Seward biographer Walter Stahr, instead, focuses on “money issues” between father and son, as the reason Henry dropped out of school and disappeared into the deep south without a word. What would Dr. Samuel Seward be discussing around the Florida dinner table in December, petty allowances, or the mysterious disappearance of his wife’s brother? If we are to believe Stahr, Henry was forced by his father to return to Schenectady for the next semester, rebelled over finances, and randomly fled to Putnam County , Georgia. Why south? Henry Seward already had shown an interest in the law. Why leave the state, when a crime was suddenly unfolding right before his eyes? And why go to Putnam County, Georgia? I admit, this may be a red herring. But, maybe not.

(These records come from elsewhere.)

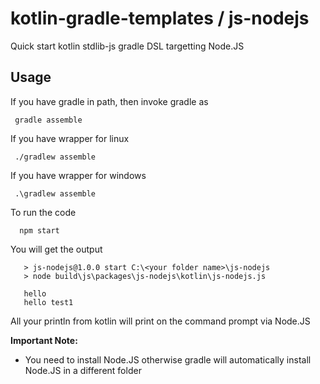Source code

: # kotlin-gradle-templates / js-nodejs
Quick start kotlin stdlib-js gradle DSL targetting Node.JS

## Usage

If you have gradle in path, then invoke gradle as

     gradle assemble

If you have wrapper for linux

     ./gradlew assemble

If you have wrapper for windows

     .\gradlew assemble
     
To run the code

      npm start
      
You will get the output

       > js-nodejs@1.0.0 start C:\<your folder name>\js-nodejs
       > node build\js\packages\js-nodejs\kotlin\js-nodejs.js

       hello
       hello test1
 
All your println from kotlin will print on the command prompt via Node.JS


**Important Note:**
  * You need to install Node.JS otherwise gradle will automatically install Node.JS in a different folder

“He [Nott] has introduced us to a new sphere,” Henry penned his father from Union College, “and every observation that drops from his lips confirms his greatness.” This passage shows Henry’s obvious fondest and awe, in regard to Nott. But there wouldn’t be any other correspondence between father and son, from January 1st, until late February. These letters are tucked away in the New York State Library in Albany. I’ve yet to read them. It’s turkey season and I’m busy.
All the verdicts were in and Henry’s mother hadn’t heard directly from her son in months. Then a letter arrived for Mary Jennings Seward, postmarked Eatonton, Georgia, March 11, 1819; the day after Dunning’s guilty verdict came down. It was impossible for Henry Seward to have known of this development in the Jennings trials, a thousand miles away. That is, unless, his father had been keeping him apprized, through secondary communication of the other guilty verdicts the whole time. There are no surviving letters from father to son in Georgia. In part, William H. Seward’s letter to his mother reads:
“Knowing that your maternal breast is distressed by my unexpected absence permit me to assure you that I have taken all necessary means in my power to shorten my length of residence in this place…..Suspense I know to all is dreadful- - But the horror of suspense on my part shall be dissipated in some measure by hope let not your susciptible (sic) feelings be distressed.”
This is a letter from a brilliant, articulate, homesick, seventeen year old to his mother, not a mature rector who had just started a new school in a foreign land, and was prepared to see it through. Henry may have realized he was ill-equipped for his position as rector of a private school, or just pined for home and hearth. Had Seward had a change of heart in taking on his teaching responsibilities, or somehow received word that the coast was clear to return to Orange County? Mary Seward breathed a sigh of relief. At least her son was alive. He’d never make it back in time for the hangings.